UC Sampdoria
- Manager: Bernardo Corradi
- Stadium: Stadio Luigi Ferraris
- Serie B: 17th
- Coppa Italia: First Round vs Cremonese
- Top goalscorer: League: Lorenzo Insigne (2) All: Lorenzo Insigne (2)
| Home colours | Away colours |
- ← 2025–262027–28 →

= 2026–27 UC Sampdoria season =

The 2026–27 season is UC Sampdoria's 81st season in existence and the club's fourth season in Serie B, the second division of Italian football. In addition to the domestic league, UC Sampdoria will participate in this season's edition of the Coppa Italia. The season covers the period from 1 July 2026 to 30 June 2027.

==Season review==
===Preseason===
On 16 June, Sampdoria announced that they had exercised an option in their loan deal with Parma for Tjaš Begić, to make the transfer permanent, with Begić signing a contract until 30 June 2030.

On 25 June, Sampdoria announced the appointment of Bernardo Corradi as their new First Team Coach.

===July===
On 1 July, Sampdoria announced the signing of Stefan Gartenmann from Ferencváros on a contract until 30 June 2028.

On 3 July, Víctor Narro joined Hércules on loan for the season, with an option and obligation to buy on condition to make the transfer permanent.

On 8 July, Sampdoria announced the signing of Lorenzo Insigne from Pescara on a contract until 30 June 2027, with an option to extend until 30 June 2028.

On 10 July, Sampdoria announced that Gaëtan Coucke had been sold to Cercle Brugge. Also on10 July, Sampdoria announced the signing of Danel Sinani from St. Pauli on a contract until 30 June 2028.

On 18 July, Sampdoria announced the signing of Tobias Lauritsen from Sparta Rotterdam on a contract until 30 June 2029.

On 21 July, Sampdoria announced that they had signed their first professional contract with Tommaso Casalino, until 30 June 2029, and that the midfielder had joined US Pianese on loan.

On 31 July, Sampdoria announced the permanent signing of Mattia Viti from Nice on a contract until 30 June 2030.

===August===
On 1 August, Sampdoria announced that Lorenzo Malanca had joined Vado on loan.

On 3 August, Sampdoria announced that Estanis Pedrola had been sold to Real Oviedo for an undisclosed fee.

On 5 August, Sampdoria announced that academy player Andrey Krastev had signed a contract with the club until 30 June 2030.

On 6 August, Stefano Girelli left Sampdoria permanently, to sign for Casertana.

On 11 August, Sampdoria announced the season-long loan signing of Peter Vindahl from Sparta Prague.

WHAT TO DO
#1 In the Sampdoria season article, which club did Stefan Gartenmann join Sampdoria from?
#2 Continue the Sampdoria season article from the point where it stops.
The material after this point is separate from the Sampdoria season article.

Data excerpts
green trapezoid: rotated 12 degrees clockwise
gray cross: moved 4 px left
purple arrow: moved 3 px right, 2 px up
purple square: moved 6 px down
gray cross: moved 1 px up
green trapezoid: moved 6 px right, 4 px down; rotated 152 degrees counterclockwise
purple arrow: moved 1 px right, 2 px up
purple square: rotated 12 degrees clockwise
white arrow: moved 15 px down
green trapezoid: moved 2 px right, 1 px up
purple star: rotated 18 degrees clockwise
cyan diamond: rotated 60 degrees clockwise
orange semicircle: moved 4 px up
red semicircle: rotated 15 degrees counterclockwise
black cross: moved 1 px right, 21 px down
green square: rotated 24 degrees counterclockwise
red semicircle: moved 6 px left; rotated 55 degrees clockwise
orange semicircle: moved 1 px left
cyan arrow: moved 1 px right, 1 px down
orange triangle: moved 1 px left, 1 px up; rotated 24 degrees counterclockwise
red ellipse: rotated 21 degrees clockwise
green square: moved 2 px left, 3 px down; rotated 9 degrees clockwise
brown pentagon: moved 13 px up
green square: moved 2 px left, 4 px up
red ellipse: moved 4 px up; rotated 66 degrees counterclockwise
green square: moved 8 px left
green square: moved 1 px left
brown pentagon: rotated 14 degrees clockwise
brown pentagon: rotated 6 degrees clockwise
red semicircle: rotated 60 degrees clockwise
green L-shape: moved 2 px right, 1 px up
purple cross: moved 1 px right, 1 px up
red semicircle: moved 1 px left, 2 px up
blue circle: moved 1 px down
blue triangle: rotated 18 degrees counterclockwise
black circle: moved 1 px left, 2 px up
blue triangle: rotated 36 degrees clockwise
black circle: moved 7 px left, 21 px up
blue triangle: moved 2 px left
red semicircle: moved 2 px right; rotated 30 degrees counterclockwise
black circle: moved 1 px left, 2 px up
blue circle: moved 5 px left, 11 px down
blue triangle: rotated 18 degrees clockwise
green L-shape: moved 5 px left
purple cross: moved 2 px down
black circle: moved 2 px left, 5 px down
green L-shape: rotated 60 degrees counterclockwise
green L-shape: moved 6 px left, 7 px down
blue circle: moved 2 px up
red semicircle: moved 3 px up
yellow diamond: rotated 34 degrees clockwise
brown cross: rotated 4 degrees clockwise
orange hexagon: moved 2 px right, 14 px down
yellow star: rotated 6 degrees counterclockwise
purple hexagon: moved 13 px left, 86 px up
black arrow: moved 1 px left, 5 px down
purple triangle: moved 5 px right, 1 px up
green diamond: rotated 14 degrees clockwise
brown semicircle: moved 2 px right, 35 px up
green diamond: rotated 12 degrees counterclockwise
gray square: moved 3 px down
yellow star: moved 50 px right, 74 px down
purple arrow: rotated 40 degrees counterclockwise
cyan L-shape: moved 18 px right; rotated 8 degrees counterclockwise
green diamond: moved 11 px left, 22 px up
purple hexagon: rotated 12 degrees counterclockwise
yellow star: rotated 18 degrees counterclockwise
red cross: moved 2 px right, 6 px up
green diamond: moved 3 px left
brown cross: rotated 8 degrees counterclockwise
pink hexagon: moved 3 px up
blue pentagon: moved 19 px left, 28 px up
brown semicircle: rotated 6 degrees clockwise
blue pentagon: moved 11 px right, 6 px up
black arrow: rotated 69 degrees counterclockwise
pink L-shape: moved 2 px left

RESPONSE LIST
#1 Ferencváros.

#2
On 12 August, Sampdoria announced the permanent signing of Bjorn Meijer from Club Brugge on a contract until 30 June 2030, and the signing of free-agent Yari Verschaeren, who'd last played for Anderlecht, on a contract until 30 June 2029.

On 24 August, Sampdoria announced that they had agreed to the mutual termination of their contracts with Nicholas Scardigno and Antonino La Gumina.

On 27 August, Sampdoria announced the season-long loan signing of Antoine Makoumbou from Samsunspor with an option to make the move permanent.

On 31 August, Sampdoria announced the signing of Kevin Mbabu on a contract until 30 June 2028.

===September===
On 1 September, Sampdoria announced the return to the club of Samuele Massolo from Vicenza on a contract until 30 June 2029, and the year-long loan deal of Filippo Delli Carri from Monza with an option to make the move permanent. Additionally Sampdoria announced that Simone Ghidotti had left the club permanently to sign for Parma, that Alessandro Bellemo had also left permanently to join Vicenza, Lorenzo Paratici had joined AS Roma on a season-long loan deal with an option to make the move permanent, and that Jordan Ferri had left the club after his contract was terminated by mutual agreement.

On 2 September, Sampdoria announced that Giuseppe Forte had joined Fiorentina on loan with an option to make the move permanent.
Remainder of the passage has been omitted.